--- What to work on ---
Filter the entries for the word "down". Copy each line in which it occurs.

--- Data in this exercise ---
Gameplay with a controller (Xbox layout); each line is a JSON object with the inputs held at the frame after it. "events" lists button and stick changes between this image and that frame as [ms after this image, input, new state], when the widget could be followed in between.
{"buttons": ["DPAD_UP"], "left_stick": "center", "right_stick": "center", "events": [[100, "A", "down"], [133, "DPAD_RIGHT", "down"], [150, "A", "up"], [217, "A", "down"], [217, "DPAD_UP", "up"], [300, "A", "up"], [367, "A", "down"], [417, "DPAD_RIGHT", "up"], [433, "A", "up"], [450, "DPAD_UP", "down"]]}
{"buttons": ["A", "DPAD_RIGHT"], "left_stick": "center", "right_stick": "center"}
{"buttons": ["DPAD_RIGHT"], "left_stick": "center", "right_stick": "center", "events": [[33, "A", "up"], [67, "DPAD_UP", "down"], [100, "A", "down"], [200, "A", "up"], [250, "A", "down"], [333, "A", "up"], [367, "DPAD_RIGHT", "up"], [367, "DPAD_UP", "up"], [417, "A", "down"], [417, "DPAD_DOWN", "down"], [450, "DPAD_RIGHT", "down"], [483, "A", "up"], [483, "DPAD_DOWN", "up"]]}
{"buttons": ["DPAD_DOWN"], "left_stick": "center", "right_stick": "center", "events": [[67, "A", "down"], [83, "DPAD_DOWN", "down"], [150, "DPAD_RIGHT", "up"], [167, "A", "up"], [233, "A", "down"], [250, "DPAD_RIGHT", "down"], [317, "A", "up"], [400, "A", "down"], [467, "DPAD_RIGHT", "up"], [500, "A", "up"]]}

--- Task answer ---
{"buttons": ["DPAD_UP"], "left_stick": "center", "right_stick": "center", "events": [[100, "A", "down"], [133, "DPAD_RIGHT", "down"], [150, "A", "up"], [217, "A", "down"], [217, "DPAD_UP", "up"], [300, "A", "up"], [367, "A", "down"], [417, "DPAD_RIGHT", "up"], [433, "A", "up"], [450, "DPAD_UP", "down"]]}
{"buttons": ["DPAD_RIGHT"], "left_stick": "center", "right_stick": "center", "events": [[33, "A", "up"], [67, "DPAD_UP", "down"], [100, "A", "down"], [200, "A", "up"], [250, "A", "down"], [333, "A", "up"], [367, "DPAD_RIGHT", "up"], [367, "DPAD_UP", "up"], [417, "A", "down"], [417, "DPAD_DOWN", "down"], [450, "DPAD_RIGHT", "down"], [483, "A", "up"], [483, "DPAD_DOWN", "up"]]}
{"buttons": ["DPAD_DOWN"], "left_stick": "center", "right_stick": "center", "events": [[67, "A", "down"], [83, "DPAD_DOWN", "down"], [150, "DPAD_RIGHT", "up"], [167, "A", "up"], [233, "A", "down"], [250, "DPAD_RIGHT", "down"], [317, "A", "up"], [400, "A", "down"], [467, "DPAD_RIGHT", "up"], [500, "A", "up"]]}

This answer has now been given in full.